たった8年で4万人を集める祭典に成長 神田カレーグランプリの舞台裏:並々ならぬ情熱(1/6 ページ)
2011年から開催されている「神田カレーグランプリ」はたった8年で4万人以上を集める祭典に成長した。イベントの“素人集団”はなぜここまで成功できたのか。
「カレーを起爆剤にして街を盛り上げよう」
そんな熱い思いを胸に、地元中小企業の有志が2011年に「神田カレーグランプリ」を立ち上げた。規模は年々拡大を続け、2018年には来場者数が4万人超、参加店舗数が89店に達した。
国内最大規模の「カレーの祭典」といっても過言ではないこのイベントはどのようにして生まれ、多くの人を巻き込んでいったのだろうか。神田カレー街活性化委員会の委員長である中俣拓哉氏に話を聞いた。
スタンプラリーとグランプリ決定戦の二本立て
まず、イベントの概要を解説しよう。この祭典は「スタンプラリー」と「グランプリ決定戦」の2部構成となっている。
「神田カレー街食べ歩きスタンプラリー」の参加者は100日間かけて公式ガイドブックの地図を参照しながら店を訪れ、カレーを食べるとともにスタンプシートにスタンプを押してもらう(スマホでスタンプを集める「デジタルスタンプ」もある)。スタンプラリーのコースはいくつかあり、制覇したコースの数に応じてマイスターの称号がもらえる。マイスターになると、年に何度か開催される「マイスター会議」に参加する権利や、お店からの特典が得られるようになる。

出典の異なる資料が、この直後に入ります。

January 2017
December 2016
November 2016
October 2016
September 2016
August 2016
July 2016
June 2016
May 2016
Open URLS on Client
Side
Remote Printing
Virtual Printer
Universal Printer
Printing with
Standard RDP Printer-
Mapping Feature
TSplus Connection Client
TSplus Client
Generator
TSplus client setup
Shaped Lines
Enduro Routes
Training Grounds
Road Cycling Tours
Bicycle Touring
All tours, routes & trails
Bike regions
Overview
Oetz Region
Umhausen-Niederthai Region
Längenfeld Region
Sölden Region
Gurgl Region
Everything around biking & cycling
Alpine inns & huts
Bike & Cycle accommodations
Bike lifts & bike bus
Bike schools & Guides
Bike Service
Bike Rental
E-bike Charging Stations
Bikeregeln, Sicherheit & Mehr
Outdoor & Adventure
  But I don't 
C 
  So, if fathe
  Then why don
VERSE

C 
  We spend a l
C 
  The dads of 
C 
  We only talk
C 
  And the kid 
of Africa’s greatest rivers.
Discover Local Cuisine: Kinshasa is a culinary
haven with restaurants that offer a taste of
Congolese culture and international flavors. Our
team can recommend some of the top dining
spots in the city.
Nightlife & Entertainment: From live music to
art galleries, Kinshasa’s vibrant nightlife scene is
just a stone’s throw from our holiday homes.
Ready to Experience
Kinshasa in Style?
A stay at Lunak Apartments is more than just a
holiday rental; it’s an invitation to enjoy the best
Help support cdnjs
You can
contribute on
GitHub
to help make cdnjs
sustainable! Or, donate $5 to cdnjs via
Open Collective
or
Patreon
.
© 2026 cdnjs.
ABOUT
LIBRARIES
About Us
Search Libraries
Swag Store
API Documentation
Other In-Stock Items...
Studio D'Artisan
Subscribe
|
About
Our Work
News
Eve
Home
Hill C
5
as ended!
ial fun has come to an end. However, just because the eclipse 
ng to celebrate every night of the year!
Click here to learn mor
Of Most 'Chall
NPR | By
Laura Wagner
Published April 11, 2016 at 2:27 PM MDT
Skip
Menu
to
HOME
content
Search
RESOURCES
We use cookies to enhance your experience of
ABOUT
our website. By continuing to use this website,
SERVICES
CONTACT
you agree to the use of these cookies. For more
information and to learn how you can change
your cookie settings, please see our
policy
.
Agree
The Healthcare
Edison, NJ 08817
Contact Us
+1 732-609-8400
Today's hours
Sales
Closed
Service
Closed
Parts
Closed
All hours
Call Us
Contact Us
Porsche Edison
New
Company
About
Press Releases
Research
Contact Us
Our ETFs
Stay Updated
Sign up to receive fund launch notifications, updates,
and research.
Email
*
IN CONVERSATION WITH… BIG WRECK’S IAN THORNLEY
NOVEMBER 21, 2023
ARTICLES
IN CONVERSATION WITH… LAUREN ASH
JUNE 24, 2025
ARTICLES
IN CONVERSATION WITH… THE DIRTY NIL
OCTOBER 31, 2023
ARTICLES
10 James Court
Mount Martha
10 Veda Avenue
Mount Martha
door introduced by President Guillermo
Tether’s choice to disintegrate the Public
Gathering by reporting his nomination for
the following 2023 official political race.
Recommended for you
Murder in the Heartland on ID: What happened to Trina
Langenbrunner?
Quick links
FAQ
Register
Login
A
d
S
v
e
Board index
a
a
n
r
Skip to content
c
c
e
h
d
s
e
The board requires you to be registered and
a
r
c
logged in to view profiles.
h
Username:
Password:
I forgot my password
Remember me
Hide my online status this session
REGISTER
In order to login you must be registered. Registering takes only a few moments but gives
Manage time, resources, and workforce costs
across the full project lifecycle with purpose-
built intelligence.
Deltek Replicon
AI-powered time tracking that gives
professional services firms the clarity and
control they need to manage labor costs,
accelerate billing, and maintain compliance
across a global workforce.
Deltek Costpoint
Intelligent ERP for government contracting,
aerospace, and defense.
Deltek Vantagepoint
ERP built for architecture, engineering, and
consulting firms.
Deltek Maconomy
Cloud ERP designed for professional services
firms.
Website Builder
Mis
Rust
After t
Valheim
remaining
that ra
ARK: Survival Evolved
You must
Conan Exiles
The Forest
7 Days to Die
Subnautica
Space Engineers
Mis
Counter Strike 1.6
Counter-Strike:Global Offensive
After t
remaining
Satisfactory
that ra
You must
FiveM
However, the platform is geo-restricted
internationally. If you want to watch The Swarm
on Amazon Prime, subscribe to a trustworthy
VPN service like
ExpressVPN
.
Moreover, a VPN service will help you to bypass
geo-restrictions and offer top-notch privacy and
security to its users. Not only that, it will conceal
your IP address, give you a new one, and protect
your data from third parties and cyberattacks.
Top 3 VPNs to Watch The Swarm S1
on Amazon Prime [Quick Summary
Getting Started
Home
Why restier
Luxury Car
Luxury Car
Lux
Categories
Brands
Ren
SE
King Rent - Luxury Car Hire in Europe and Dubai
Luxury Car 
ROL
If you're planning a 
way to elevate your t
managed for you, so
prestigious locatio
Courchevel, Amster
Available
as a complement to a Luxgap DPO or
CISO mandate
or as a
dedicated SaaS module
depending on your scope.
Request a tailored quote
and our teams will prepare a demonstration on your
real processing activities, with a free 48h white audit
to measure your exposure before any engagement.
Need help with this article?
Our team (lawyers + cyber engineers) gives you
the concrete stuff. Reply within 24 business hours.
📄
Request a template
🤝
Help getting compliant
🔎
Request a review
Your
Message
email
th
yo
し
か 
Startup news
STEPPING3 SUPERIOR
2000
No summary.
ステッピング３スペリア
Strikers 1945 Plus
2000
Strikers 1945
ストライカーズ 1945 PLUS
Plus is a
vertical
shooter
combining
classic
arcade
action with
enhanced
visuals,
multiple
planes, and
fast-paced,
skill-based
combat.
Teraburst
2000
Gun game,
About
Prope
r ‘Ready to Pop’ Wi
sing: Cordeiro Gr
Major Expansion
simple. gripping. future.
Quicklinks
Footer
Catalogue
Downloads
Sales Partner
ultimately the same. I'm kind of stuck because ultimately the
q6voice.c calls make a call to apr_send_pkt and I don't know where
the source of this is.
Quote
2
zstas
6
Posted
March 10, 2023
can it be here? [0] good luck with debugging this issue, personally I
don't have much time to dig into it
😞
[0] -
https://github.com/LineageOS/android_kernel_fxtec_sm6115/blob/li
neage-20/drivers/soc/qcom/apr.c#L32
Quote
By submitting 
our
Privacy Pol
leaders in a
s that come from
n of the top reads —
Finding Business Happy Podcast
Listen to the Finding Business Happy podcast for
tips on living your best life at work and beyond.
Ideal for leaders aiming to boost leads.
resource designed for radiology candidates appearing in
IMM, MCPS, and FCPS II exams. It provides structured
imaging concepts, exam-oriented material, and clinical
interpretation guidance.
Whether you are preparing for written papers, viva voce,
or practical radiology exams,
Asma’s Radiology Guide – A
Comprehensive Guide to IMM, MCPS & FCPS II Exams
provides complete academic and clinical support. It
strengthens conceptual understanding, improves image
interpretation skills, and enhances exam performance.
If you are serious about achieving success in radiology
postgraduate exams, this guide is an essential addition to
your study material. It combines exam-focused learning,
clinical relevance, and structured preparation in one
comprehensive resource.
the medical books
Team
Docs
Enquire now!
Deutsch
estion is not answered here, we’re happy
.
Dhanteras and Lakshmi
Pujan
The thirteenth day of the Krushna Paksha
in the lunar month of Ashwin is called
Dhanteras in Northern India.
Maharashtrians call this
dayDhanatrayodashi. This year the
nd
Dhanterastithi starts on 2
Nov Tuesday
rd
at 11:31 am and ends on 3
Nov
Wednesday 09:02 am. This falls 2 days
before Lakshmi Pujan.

スタンプラリーとは別に、「予選ファン投票」もある。投票期間中、参加者が専用のWebサイトやハガキでお気に入りの店に投票することで、11月初旬に開催される「グランプリ決定戦」に出場する店が決まる。グランプリ決定戦は専用の会場で2日間にわたって行われ、来場者がカレーを食べ比べながらおいしいと思った店に投票し、No.1が決まる。
東京都千代田区にある神田周辺は古本店やスポーツ用品店の集積地として有名だが、カレー提供店が400店以上ある“カレーの激戦区”とされている。